Playing With Stones

Kolu was playing with $N$ piles of stones. His target is to make all piles equal within $M$ moves, possibly zero.

In one move, he can choose two adjacent piles, i-th and j-th such that $|i - j|=1$. Then he can exchange at most $K$ stones among these two piles. He can make moves on the same two piles any number of times.

You will be given the total number of piles $N$, the number of stones in each pile, and the maximum number of moves allowed, $M$. He can choose a non-negative integer $K$ arbitrarily. Determine the minimum value of $K$ to make the number of stones in each pile equal within $M$ moves or report that it's impossible to do so.

Input

The first line contains the number of test case $T$.

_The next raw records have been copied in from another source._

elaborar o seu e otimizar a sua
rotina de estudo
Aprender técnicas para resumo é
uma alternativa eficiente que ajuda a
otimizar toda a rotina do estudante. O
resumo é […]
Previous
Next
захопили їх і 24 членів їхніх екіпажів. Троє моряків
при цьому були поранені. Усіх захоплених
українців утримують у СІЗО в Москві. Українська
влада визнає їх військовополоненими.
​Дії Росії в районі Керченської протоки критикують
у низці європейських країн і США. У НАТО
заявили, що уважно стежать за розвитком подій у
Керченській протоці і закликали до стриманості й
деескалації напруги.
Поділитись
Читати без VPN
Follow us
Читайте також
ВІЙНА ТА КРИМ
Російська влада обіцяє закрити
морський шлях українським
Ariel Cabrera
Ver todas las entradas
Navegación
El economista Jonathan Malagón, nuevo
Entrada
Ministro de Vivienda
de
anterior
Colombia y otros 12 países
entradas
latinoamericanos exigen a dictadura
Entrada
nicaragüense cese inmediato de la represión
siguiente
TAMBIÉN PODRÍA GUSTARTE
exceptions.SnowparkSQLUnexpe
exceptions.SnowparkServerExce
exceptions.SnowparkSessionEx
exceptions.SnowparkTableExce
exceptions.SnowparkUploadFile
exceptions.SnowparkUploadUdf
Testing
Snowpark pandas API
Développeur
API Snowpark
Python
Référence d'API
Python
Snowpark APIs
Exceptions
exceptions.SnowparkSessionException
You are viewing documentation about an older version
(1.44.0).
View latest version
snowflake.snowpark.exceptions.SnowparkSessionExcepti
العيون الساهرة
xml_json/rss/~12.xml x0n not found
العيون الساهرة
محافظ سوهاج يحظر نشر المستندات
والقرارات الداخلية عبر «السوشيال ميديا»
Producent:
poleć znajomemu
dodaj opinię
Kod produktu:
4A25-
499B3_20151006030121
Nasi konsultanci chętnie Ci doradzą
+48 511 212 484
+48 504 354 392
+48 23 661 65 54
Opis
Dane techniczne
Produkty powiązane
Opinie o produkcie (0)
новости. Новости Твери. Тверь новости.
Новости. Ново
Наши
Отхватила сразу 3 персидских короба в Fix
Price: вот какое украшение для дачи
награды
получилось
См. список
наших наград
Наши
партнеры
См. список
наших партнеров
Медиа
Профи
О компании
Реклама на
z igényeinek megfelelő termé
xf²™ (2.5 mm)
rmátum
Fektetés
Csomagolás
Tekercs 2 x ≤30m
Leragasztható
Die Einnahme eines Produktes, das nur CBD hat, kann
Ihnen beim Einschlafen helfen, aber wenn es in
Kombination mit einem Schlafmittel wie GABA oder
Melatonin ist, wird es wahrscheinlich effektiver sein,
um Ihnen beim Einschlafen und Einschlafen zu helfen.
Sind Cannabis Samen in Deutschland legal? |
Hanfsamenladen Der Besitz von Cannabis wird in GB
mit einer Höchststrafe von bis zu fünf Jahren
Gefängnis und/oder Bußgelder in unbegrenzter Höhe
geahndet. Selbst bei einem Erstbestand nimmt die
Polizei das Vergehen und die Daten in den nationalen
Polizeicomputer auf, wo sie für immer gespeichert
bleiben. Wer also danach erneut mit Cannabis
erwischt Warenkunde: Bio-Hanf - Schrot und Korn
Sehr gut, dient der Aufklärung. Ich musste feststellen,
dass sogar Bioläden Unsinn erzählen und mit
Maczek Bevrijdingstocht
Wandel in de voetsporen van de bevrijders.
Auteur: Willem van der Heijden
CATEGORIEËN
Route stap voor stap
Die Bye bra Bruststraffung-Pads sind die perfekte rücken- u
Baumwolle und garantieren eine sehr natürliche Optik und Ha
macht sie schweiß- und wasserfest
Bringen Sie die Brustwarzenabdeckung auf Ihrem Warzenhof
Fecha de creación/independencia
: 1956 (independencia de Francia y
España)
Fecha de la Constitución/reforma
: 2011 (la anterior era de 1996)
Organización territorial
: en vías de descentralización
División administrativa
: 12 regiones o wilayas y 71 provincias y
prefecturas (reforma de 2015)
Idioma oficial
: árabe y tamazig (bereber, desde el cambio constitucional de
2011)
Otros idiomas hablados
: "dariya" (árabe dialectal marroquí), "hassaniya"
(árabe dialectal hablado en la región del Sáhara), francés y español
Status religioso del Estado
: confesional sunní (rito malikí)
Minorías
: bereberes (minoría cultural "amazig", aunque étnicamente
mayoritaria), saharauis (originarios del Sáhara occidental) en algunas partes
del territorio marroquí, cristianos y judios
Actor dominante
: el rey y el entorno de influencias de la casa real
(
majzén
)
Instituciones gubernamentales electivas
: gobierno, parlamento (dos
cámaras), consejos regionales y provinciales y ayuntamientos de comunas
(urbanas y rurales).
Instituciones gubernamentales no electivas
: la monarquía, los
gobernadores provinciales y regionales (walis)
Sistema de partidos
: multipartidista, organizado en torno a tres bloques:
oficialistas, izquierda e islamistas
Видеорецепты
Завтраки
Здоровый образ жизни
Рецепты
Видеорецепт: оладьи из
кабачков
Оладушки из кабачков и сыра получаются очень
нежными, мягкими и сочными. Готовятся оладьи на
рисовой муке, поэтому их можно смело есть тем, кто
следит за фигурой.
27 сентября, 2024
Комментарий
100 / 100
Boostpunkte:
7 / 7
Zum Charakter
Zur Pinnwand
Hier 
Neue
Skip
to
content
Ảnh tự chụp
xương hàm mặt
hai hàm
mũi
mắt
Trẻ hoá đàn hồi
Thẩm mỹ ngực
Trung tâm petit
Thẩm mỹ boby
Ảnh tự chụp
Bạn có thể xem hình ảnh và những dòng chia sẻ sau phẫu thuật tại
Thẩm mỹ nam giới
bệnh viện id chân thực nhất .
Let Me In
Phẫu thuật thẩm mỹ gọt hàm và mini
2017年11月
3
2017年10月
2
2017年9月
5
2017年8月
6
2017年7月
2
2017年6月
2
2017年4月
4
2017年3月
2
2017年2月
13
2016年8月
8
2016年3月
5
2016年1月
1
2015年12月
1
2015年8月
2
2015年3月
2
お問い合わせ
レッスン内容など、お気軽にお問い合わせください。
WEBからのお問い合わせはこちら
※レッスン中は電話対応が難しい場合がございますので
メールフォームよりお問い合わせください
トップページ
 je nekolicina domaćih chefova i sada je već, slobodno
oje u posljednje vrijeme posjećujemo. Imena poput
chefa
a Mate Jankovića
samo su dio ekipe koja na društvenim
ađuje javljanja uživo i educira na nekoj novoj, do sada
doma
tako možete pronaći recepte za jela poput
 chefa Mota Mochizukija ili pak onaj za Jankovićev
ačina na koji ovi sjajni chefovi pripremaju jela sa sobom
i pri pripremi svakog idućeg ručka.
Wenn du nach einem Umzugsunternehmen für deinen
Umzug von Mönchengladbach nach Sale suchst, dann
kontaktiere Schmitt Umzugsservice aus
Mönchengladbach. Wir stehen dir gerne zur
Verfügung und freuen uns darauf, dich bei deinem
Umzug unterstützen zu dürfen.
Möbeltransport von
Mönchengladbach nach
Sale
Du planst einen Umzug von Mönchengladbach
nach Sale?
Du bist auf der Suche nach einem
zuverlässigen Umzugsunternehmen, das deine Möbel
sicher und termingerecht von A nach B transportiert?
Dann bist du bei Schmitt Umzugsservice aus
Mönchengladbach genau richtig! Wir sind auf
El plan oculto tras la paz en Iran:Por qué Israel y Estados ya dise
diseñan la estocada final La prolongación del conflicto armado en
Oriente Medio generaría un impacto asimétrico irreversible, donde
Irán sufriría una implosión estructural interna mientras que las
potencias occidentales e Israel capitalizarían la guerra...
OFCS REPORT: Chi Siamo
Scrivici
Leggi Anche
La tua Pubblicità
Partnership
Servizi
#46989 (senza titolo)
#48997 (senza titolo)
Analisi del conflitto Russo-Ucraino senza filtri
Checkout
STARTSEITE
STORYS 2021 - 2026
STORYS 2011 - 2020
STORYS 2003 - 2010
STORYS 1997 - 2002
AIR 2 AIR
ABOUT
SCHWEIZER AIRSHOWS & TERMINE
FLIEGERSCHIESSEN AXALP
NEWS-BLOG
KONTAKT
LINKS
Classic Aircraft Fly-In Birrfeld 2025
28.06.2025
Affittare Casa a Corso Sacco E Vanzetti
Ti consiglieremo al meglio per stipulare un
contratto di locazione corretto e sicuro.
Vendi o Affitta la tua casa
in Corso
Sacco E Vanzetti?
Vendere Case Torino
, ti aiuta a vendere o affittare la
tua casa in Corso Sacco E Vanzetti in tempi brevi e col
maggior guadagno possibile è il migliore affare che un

In each test case, the first line contains two integer $N$ and $M$ - the number of piles Kolu has, the maximum number of moves he can make and the following line contains $N$ non-negetive integers, $a_1, a_2, \dots, a_N$, where $a_i$ means number of stones in i-th pile for all $1 \le i \le N$.

Constraints

Subtask 1 (up to 10 points)

$1 \le T \le 11$
$1 \le N \le 10$
$0 \le M \le 10$
$0 \le a_i \le 10$

Subtask 2 (up to 30 points)

$1 \le T \le 11$
$1 \le N \le 500$
$0 \le M \le 500$
$0 \le a_i \le 500$

Subtask 3 (up to 60 Points)

$1 \le T \le 11$
$1 \le N \le 10^5$
$0 \le M \le 10^9$
$0 \le a_i \le 10^9$

Output

If it's not possible to make all the piles equal within $M$ moves, print "$-1$" (without quotation). Otherwise, print the minimum value of $K$.

Sample

Input	Output
3 3 2 1 2 3 3 2 1 4 10 5 4 2 8 5 5 10	1 5 4